I would agree that we should not be using different sets of normalized data and only be using raw data, so I made that more clear. But that being said, I can imagine that many users of ScPCA are looking to validate findings or add to their cohort if they don't have access to a lot of their own patient data, in which they will have both ScPCA data and external data. I agree that they should be proceeding with caution (and we can provide those cautionary warnings), but I think having the pipeline work with both ScPCA data and Cell Ranger data (which we are partially at that point right now), is not out of the question. Perhaps we avoid integrating those two datasets at this point if they have been quantified using different methods, but being able to process ScPCA and external data seems like something that is worthwhile.

Cell type abundance analysis seems like a use case we should support. i.e. I want to know if a particular cell type that I am interested in is more common in one set of samples than another.

See Use Case 10. If there is something that I am missing from here that you had in mind, please let me know.

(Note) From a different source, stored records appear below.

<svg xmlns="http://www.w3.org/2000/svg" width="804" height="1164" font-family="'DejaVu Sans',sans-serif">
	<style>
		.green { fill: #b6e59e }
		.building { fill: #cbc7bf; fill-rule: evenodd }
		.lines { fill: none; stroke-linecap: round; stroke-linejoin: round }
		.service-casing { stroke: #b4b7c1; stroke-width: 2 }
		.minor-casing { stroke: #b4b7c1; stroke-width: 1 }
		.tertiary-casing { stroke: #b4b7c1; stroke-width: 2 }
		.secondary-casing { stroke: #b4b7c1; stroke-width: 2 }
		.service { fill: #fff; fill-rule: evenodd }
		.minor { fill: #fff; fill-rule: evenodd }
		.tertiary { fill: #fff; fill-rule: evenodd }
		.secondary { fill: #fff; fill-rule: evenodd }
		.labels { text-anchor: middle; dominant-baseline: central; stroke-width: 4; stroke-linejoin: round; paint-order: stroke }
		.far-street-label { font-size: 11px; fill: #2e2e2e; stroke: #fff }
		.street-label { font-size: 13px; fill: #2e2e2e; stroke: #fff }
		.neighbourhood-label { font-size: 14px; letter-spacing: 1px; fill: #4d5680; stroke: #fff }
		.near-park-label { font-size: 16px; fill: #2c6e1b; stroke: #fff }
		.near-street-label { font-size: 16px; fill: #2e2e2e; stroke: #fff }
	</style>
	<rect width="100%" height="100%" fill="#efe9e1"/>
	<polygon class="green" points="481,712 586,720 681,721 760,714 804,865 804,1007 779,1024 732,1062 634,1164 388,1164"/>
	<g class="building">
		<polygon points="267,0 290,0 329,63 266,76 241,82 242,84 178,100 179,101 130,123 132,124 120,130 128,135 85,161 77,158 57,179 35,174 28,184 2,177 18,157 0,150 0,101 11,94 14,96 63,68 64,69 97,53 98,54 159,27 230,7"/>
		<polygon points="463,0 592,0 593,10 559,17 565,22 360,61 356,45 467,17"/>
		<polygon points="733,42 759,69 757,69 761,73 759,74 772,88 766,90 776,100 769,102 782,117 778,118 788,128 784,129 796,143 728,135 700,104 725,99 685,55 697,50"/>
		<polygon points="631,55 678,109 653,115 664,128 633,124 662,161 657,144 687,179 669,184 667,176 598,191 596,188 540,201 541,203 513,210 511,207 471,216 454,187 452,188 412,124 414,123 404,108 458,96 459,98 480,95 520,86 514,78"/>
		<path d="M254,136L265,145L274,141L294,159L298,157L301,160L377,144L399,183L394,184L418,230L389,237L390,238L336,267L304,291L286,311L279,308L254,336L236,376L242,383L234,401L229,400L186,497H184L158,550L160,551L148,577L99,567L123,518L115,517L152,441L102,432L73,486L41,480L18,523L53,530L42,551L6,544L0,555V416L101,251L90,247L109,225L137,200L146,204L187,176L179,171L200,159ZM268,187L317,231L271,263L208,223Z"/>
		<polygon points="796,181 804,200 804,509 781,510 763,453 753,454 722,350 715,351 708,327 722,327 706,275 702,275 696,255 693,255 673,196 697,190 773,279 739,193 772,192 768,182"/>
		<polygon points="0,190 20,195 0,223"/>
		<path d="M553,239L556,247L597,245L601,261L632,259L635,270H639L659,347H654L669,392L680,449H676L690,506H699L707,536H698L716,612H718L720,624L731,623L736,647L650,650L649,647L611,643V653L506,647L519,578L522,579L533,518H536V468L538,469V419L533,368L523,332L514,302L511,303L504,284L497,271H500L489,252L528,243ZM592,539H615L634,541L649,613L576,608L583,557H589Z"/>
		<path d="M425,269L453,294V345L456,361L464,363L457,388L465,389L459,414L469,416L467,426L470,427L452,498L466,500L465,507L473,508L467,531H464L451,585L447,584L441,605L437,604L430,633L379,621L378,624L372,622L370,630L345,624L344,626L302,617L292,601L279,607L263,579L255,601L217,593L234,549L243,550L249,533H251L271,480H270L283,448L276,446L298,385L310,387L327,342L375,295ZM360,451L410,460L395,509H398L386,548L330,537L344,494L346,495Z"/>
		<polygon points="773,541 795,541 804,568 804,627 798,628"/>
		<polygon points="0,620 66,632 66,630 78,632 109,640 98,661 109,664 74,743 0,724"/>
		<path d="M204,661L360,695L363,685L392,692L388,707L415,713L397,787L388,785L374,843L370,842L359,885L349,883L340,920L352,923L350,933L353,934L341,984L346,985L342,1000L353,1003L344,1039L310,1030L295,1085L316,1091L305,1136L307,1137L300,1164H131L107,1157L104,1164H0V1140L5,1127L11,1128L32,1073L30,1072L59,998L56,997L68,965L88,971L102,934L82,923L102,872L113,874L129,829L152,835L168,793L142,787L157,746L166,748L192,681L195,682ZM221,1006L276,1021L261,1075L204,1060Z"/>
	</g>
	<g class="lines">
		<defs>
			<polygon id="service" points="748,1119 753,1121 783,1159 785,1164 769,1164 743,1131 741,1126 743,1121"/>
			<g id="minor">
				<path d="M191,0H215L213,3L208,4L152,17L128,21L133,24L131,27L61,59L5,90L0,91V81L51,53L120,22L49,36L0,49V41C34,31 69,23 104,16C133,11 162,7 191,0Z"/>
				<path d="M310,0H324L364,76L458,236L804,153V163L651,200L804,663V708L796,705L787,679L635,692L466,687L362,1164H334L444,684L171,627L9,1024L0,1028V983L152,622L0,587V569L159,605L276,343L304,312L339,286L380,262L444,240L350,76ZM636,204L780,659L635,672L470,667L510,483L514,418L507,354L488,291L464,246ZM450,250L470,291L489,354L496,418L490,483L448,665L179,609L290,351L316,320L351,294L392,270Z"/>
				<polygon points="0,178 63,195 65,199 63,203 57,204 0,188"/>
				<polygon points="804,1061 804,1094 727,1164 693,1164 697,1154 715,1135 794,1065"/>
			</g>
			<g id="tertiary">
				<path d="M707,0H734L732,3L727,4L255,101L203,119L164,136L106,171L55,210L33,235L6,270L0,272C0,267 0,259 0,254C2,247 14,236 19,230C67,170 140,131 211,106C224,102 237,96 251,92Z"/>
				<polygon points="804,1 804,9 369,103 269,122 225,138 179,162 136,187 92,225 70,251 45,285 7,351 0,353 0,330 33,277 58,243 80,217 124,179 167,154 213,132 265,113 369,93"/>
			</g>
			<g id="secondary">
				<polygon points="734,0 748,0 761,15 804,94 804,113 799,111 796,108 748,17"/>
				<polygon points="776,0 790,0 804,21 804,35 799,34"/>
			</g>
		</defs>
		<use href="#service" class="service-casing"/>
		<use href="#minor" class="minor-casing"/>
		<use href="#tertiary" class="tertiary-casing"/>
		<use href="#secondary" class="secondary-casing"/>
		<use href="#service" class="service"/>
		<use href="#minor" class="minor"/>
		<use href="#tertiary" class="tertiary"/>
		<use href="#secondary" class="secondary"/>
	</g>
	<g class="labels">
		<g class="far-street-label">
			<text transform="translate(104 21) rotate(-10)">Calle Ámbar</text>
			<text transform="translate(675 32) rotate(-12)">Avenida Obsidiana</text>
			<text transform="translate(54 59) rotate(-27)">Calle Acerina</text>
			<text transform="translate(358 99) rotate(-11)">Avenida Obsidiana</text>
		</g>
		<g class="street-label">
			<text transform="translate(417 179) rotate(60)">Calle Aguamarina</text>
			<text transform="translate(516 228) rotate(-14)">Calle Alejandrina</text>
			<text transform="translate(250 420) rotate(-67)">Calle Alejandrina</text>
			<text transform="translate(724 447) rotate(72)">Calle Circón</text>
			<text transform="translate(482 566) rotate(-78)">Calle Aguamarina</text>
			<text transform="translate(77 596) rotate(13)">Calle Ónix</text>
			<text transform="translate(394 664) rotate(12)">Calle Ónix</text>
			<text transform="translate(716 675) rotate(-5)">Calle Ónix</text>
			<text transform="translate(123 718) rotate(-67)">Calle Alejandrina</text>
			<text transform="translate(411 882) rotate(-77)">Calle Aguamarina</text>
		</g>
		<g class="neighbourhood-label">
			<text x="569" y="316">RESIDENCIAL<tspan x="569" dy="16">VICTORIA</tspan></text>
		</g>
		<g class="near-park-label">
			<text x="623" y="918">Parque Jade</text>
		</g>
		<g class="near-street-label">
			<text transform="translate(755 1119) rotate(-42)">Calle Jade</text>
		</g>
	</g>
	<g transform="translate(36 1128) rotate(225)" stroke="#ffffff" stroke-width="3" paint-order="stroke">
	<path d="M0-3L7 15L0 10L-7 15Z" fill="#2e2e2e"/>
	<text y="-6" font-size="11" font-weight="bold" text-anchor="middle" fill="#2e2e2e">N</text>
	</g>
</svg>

Please let me know if there are any other additional comments. I am planning on starting to move the ideas from use cases to requirements in #66 as a next step.

jashapiro commented 2 years ago

Could you provide an example of what you mean take ScPCA out of our system into their own?

I mostly just meant converting SCE objects to seurat/mtx etc. to prepare people to use other tools/workflows.

See Use Case 10. If there is something that I am missing from here that you had in mind, please let me know.

I think that covers a good part of what I was thinking, but there might be a more specific task of comparing between two sets of samples (biological replicates, hopefully). In that case, I would expect that outputting cell type proportions may not be sufficient. I imagine raw cell counts would be required, and I can imagine some system (I may be just speaking from hope) that would allow incorporating uncertainty in cell type assignments when identifying differential abundance.

allyhawkins commented 2 years ago

Closing this issue and noting that the use cases can be found in the google drive in ScPCA/Downstream Analyses/ScPCA-Downstream Analysis- Use Cases.